Mas nem tudo corre bem… entre a piscina vazia e a possibilidade de dois verdadeiros machos terem que partilhar uma cama de casal, que mais se podia pedir? Apenas que não chovesse. Isso é impossível… a chuva cai aqui com quase tanta intensidade como no Huambo. É bom ouvi-la enroscada na cama.
A noite foi animada, com uma jogatina de poker… mas são sempre os mesmos a ganhar!

(Há que telefonar para casa...)

A noite foi de repouso absoluto! Que bom, dormir ao som da chuva e da trovoada e saber que elas estão lá fora.
O dia 2 foi de deslumbre. Chegámos às quedas de água de Kalandula! São de facto impressionantes pela sua extensão, beleza, força e todo o poder que emana da força da água a cair durante 105 m de altura!

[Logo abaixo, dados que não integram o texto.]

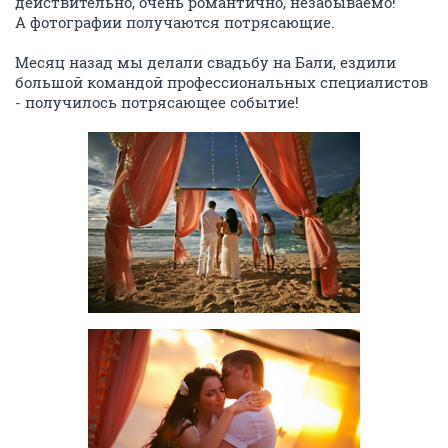
действительно, очень романтично, незабываемо!
А фотографии получаются потрясающие.
Месяц назад мы делали свадьбу на Бали, ездили
большой командой профессиональных специалистов
- получилось потрясающее событие!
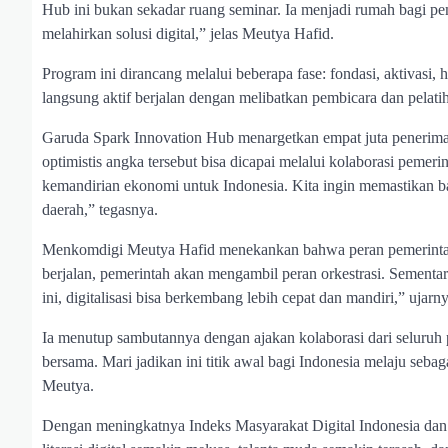
Hub ini bukan sekadar ruang seminar. Ia menjadi rumah bagi pem
melahirkan solusi digital,” jelas Meutya Hafid.
Program ini dirancang melalui beberapa fase: fondasi, aktivasi, 
langsung aktif berjalan dengan melibatkan pembicara dan pelati
Garuda Spark Innovation Hub menargetkan empat juta penerima man
optimistis angka tersebut bisa dicapai melalui kolaborasi pemerin
kemandirian ekonomi untuk Indonesia. Kita ingin memastikan ba
daerah,” tegasnya.
Menkomdigi Meutya Hafid menekankan bahwa peran pemerintah da
berjalan, pemerintah akan mengambil peran orkestrasi. Sementar
ini, digitalisasi bisa berkembang lebih cepat dan mandiri,” ujarny
Ia menutup sambutannya dengan ajakan kolaborasi dari seluruh 
bersama. Mari jadikan ini titik awal bagi Indonesia melaju sebaga
Meutya.
Dengan meningkatnya Indeks Masyarakat Digital Indonesia dan 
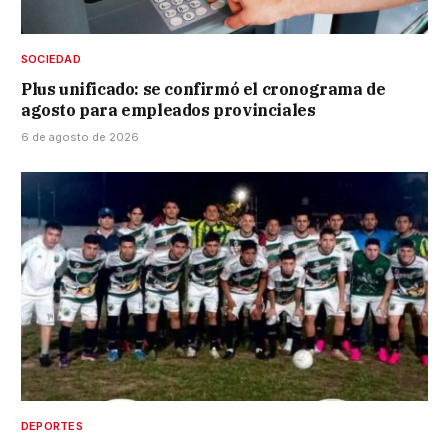
SOCIEDAD
Plus unificado: se confirmó el cronograma de
agosto para empleados provinciales
6 de agosto de 2026
DEPORTES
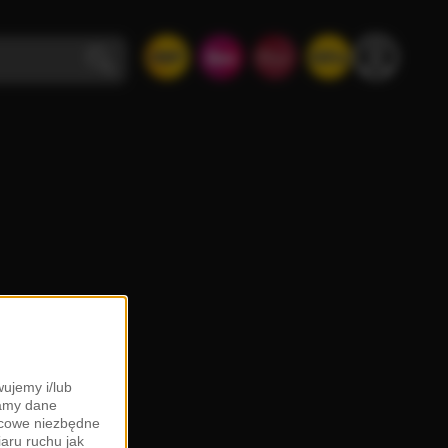
ujemy i/lub
zamy dane
ońcowe niezbędne
iaru ruchu jak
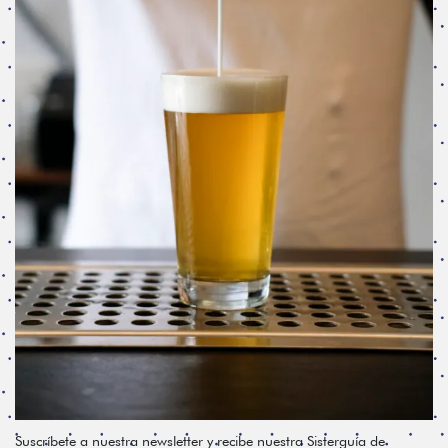
Suscríbete a nuestra newsletter y recibe nuestra Sisterguía de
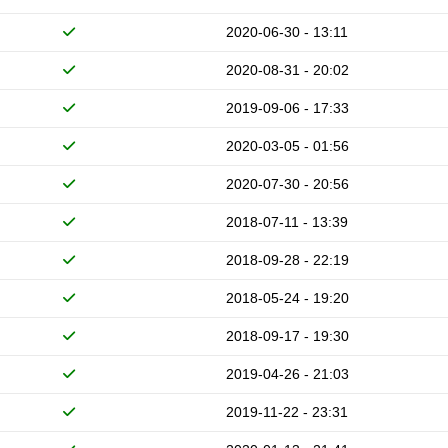
2020-06-30 - 13:11
2020-08-31 - 20:02
2019-09-06 - 17:33
2020-03-05 - 01:56
2020-07-30 - 20:56
2018-07-11 - 13:39
2018-09-28 - 22:19
2018-05-24 - 19:20
2018-09-17 - 19:30
2019-04-26 - 21:03
2019-11-22 - 23:31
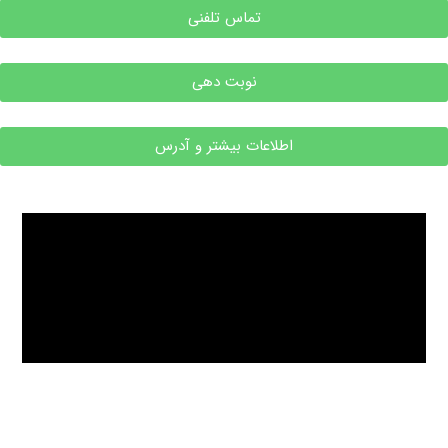
تماس تلفنی
نوبت دهی
اطلاعات بیشتر و آدرس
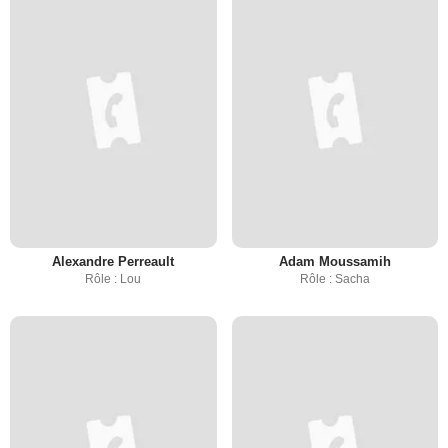
Alexandre Perreault
Adam Moussamih
Rôle : Lou
Rôle : Sacha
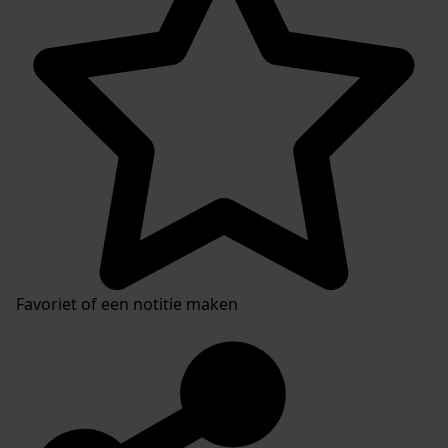
Favoriet of een notitie maken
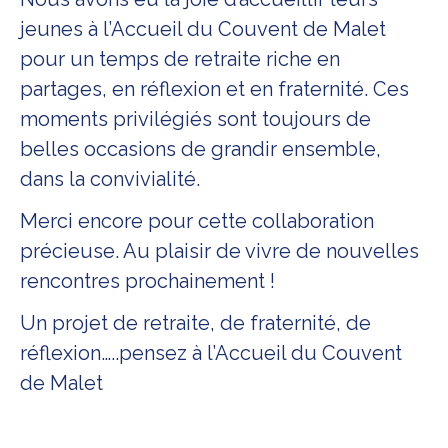
jeunes à l’Accueil du Couvent de Malet
pour un temps de retraite riche en
partages, en réflexion et en fraternité. Ces
moments privilégiés sont toujours de
belles occasions de grandir ensemble,
dans la convivialité.
Merci encore pour cette collaboration
précieuse. Au plaisir de vivre de nouvelles
rencontres prochainement !
Un projet de retraite, de fraternité, de
réflexion…..pensez à l’Accueil du Couvent
de Malet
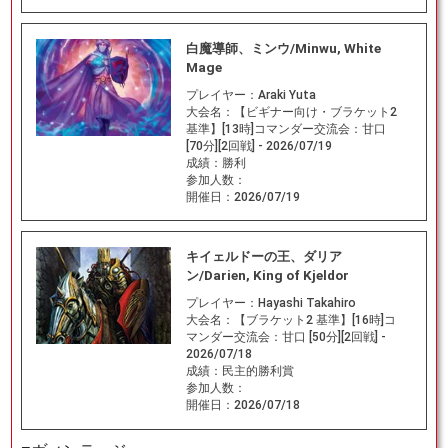
白魔導師、ミンウ/Minwu, White
Mage
プレイヤー：
Araki Yuta
大会名：
【ビギナー向け・ブラケット2
基準】[13時]コマンダー交流会：甘口
[70分][2回戦] - 2026/07/19
成績：
勝利
参加人数：
開催日：
2026/07/19
キイェルドーの王、ダリア
ン/Darien, King of Kjeldor
プレイヤー：
Hayashi Takahiro
大会名：
【ブラケット2 基準】[16時]コ
マンダー交流会：甘口 [50分][2回戦] -
2026/07/18
成績：
民主的勝利賞
参加人数：
開催日：
2026/07/18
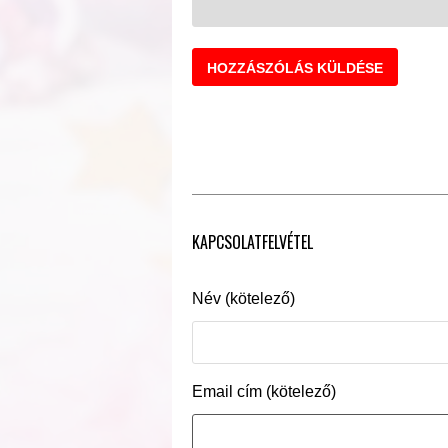
KAPCSOLATFELVÉTEL
Név (kötelező)
Email cím (kötelező)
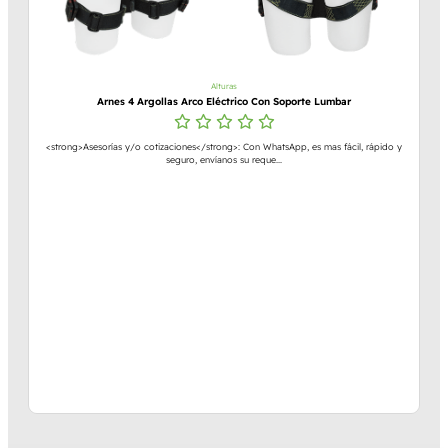
Alturas
Arnes 4 Argollas Arco Eléctrico Con Soporte Lumbar
<strong>Asesorías y/o cotizaciones</strong>: Con WhatsApp, es mas fácil, rápido y
seguro, envíanos su reque...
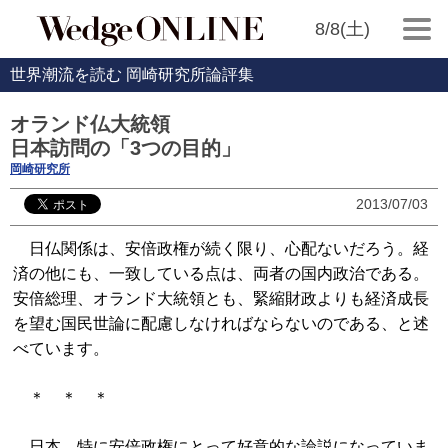
8/8(土)
世界潮流を読む 岡崎研究所論評集
オランド仏大統領
日本訪問の「3つの目的」
岡崎研究所
2013/07/03
日仏関係は、安倍政権が続く限り、心配ないだろう。経
済の他にも、一致している点は、両者の国内政治である。
安倍総理、オランド大統領とも、緊縮財政よりも経済成長
を望む国民世論に配慮しなければならないのである、と述
べています。
＊ ＊ ＊
日本、特に安倍政権にとって好意的な論説になっていま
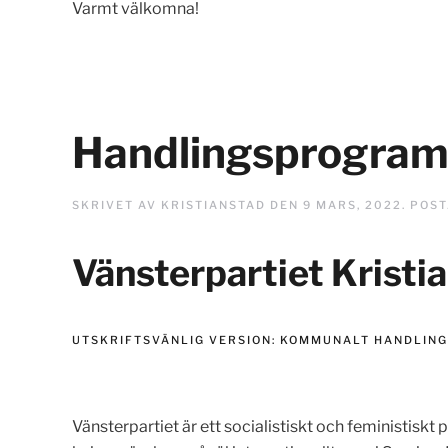
Varmt välkomna!
Handlingsprogra
SKRIVET AV
KRISTIANSTAD
DEN
9 MARS, 2022
. POS
Vänsterpartiet Kristi
UTSKRIFTSVÄNLIG VERSION:
KOMMUNALT HANDLING
Vänsterpartiet är ett socialistiskt och feministiskt p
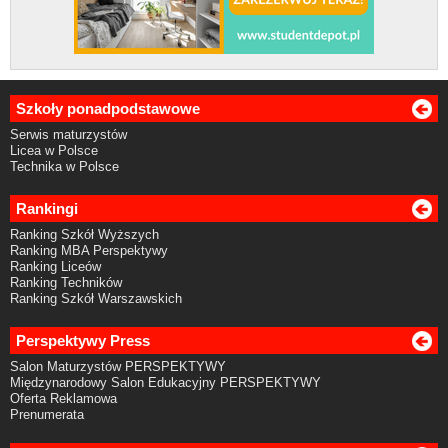
Szkoły ponadpodstawowe
Serwis maturzystów
Licea w Polsce
Technika w Polsce
Rankingi
Ranking Szkół Wyższych
Ranking MBA Perspektywy
Ranking Liceów
Ranking Techników
Ranking Szkół Warszawskich
Perspektywy Press
Salon Maturzystów PERSPEKTYWY
Międzynarodowy Salon Edukacyjny PERSPEKTYWY
Oferta Reklamowa
Prenumerata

Daqui partimos para as quedas de água de Musselege, bonitas também, mas macias, comparativamente com as de Kalandula.
Aqui reina a paz e o canto dos pássaros que entoa em todos os pontos cardeais.
Não foi possível o tão ansiado mergulho. As águas estavam muito turvas e a presença de uma cobra de 1,5 m em decomposição numa rocha atemorizou os mais audazes.
São as vicissitudes da vida.

De seguida a direcção é Malanje. Dá bastante tempo para dormir mais um bocado dentro do carro.

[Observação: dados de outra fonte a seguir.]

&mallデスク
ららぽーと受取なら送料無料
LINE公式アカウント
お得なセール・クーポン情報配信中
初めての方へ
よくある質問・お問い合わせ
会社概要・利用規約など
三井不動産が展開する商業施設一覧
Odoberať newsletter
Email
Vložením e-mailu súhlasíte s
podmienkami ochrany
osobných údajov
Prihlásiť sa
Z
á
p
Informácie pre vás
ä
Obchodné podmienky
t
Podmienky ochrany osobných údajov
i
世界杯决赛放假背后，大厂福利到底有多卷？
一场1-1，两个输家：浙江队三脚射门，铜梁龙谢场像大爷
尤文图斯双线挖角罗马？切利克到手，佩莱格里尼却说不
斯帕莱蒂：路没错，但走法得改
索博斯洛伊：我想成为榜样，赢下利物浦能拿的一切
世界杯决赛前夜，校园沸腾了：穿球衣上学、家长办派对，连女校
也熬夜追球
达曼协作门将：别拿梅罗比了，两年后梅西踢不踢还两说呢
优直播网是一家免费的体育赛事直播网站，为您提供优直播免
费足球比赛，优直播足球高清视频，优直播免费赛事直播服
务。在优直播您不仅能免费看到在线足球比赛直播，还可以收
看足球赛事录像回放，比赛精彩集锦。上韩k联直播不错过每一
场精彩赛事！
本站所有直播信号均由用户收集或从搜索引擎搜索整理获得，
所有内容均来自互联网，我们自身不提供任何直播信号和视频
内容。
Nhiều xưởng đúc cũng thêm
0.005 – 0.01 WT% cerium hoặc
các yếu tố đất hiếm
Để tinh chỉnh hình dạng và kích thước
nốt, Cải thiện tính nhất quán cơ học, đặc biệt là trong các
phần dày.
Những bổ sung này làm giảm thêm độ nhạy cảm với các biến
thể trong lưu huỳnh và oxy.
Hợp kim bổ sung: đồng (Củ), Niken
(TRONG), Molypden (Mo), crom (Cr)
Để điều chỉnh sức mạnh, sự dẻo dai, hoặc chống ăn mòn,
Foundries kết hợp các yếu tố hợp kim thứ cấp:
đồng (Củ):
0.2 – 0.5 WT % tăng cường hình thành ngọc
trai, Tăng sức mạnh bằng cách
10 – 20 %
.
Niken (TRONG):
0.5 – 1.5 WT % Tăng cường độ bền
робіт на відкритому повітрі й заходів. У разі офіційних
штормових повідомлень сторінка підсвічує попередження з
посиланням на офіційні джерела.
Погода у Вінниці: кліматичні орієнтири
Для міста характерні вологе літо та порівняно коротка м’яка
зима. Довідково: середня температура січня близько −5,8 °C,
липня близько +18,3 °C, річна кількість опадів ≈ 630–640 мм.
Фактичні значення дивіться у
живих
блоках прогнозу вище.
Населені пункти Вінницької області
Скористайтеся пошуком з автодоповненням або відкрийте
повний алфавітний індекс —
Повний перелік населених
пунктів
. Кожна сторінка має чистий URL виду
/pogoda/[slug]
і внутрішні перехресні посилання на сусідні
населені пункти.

Malanje surpreende pela positiva: bonita, arranjada, recuperada e com uma esplanada para beber umas cucas.
Infelizmente também no Hotel Palanca Negra a piscina estava vazia…
Regresso ao nosso canto, em Kalandula para mais uma jogatina de poker. Amanhã é dia de ir às compras!
Dia último: destino pedras negras de Pungo Andongo, mas por aquela picada que estava muito má! Essa mesma.
(a verdadeira picada)
É África em todo o lado… floresta por toda a parte, kimbos abandonados à memória dos poucos que por aqui se aventuram, crianças que acenam à nossa passagem e rios que atravessam a picada.
A conversa vai animada: sobre escolhas da vida. Nem todos escolhemos os mesmos caminhos, nem todos temos as mesmas opções.
De Cacuso viramos para Pungo Andongo: ali estavam elas à nossa espera, hoje como há milhões de anos. Vistas de uma forma que mais ninguém antes viu, que é a nossa própria maneira de olhar as coisas.
Subimos ao cimo de uma delas: dizia alguém isto é burgau! Não vêem que é calhau rolado. Incrível, mas parece que a água andou mesmo lá por cima e durante muito tempo.

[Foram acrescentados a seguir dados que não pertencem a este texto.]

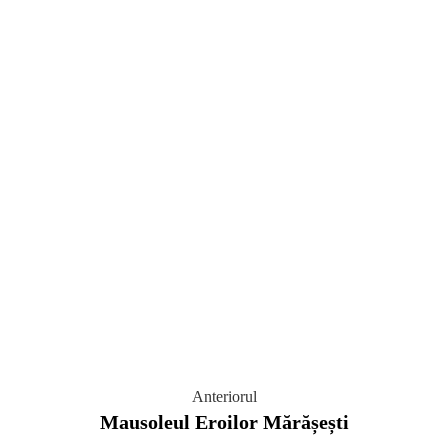
Anteriorul
Mausoleul Eroilor Mărășești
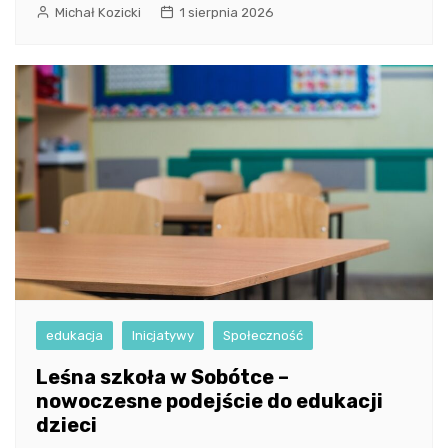
Michał Kozicki
1 sierpnia 2026
edukacja
Inicjatywy
Społeczność
Leśna szkoła w Sobótce –
nowoczesne podejście do edukacji
dzieci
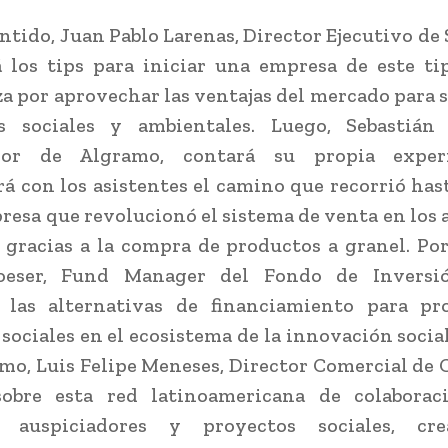
entido, Juan Pablo Larenas, Director Ejecutivo de 
 los tips para iniciar una empresa de este ti
za por aprovechar las ventajas del mercado para 
s sociales y ambientales. Luego, Sebastián
dor de Algramo, contará su propia experi
á con los asistentes el camino que recorrió hast
presa que revolucionó el sistema de venta en los
, gracias a la compra de productos a granel. Por
eser, Fund Manager del Fondo de Inversió
á las alternativas de financiamiento para pr
sociales en el ecosistema de la innovación social
imo, Luis Felipe Meneses, Director Comercial de 
sobre esta red latinoamericana de colaborac
 auspiciadores y proyectos sociales, cr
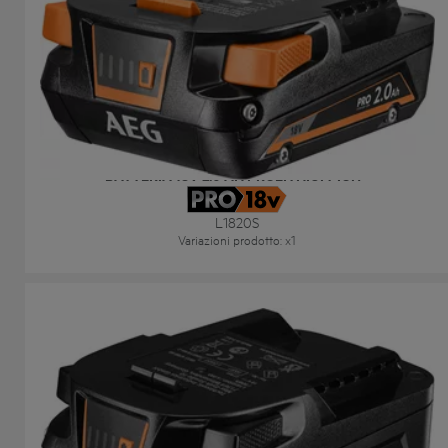
BATTERIA 18V 2.0 AH PROLITHIUM-ION™
L1820S
Variazioni prodotto
: x
1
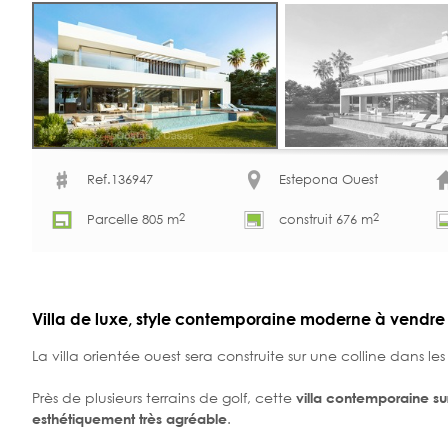
Ref.136947
Estepona Ouest
2
2
Parcelle 805 m
construit 676 m
Villa de luxe, style contemporaine moderne à vendre 
La villa orientée ouest sera construite sur une colline dans l
Près de plusieurs terrains de golf, cette
villa contemporaine su
.
esthétiquement très agréable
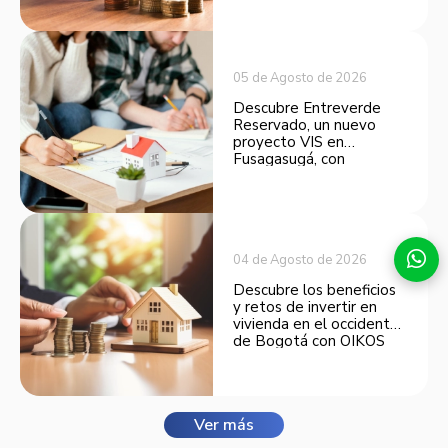
opción atractiva de
inversión.
05 de Agosto de 2026
Descubre Entreverde
Reservado, un nuevo
proyecto VIS en
Fusagasugá, con
espacios funcionales y
opciones de financiación.
04 de Agosto de 2026
Descubre los beneficios
y retos de invertir en
vivienda en el occidente
de Bogotá con OIKOS
Balmora.
Ver más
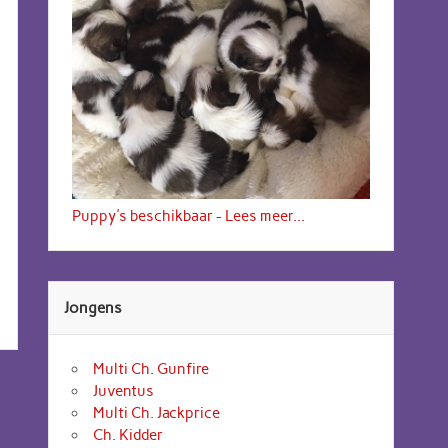
Puppy's beschikbaar - Lees meer...
Jongens
Multi Ch. Gunfire
Juventus
Multi Ch. Jackprice
Ch. Kidder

Depois descemos e fomos ver a “pata” da Rainha Ginga, que por ali passou enquanto fugia dos portugueses. Já há 400 anos atrás havia alguém a dizer Não e a resistir para lembrar que a terra afinal tinha dono.
A vontade era pouca mas tivemos que abalar. Já eram 15:00 e ainda nos faltavam 700 km para chegar a casa, vulgarmente conhecida como Huambo e para o Alexandre, em particular, Luanda.
Graças ao GPS, esse aparelho moderno que nos diz onde estamos no meio do mato, apanhámos uma estrada “alternativa”, a corta-mato, para chegarmos mais cedo ao Dondo. E infalivelmente lá estávamos nós.
Aqui dividimo-nos novamente, para aquilo que foi a pior parte da viagem: 5 pessoas numa BT 50, carregada de gente e de malas.
Cheguei ao Huambo às 22:00, mas com vontade de nunca ter partido de Kalandula e ter ficado enroscadinha a ouvir a chuva e a trovoada.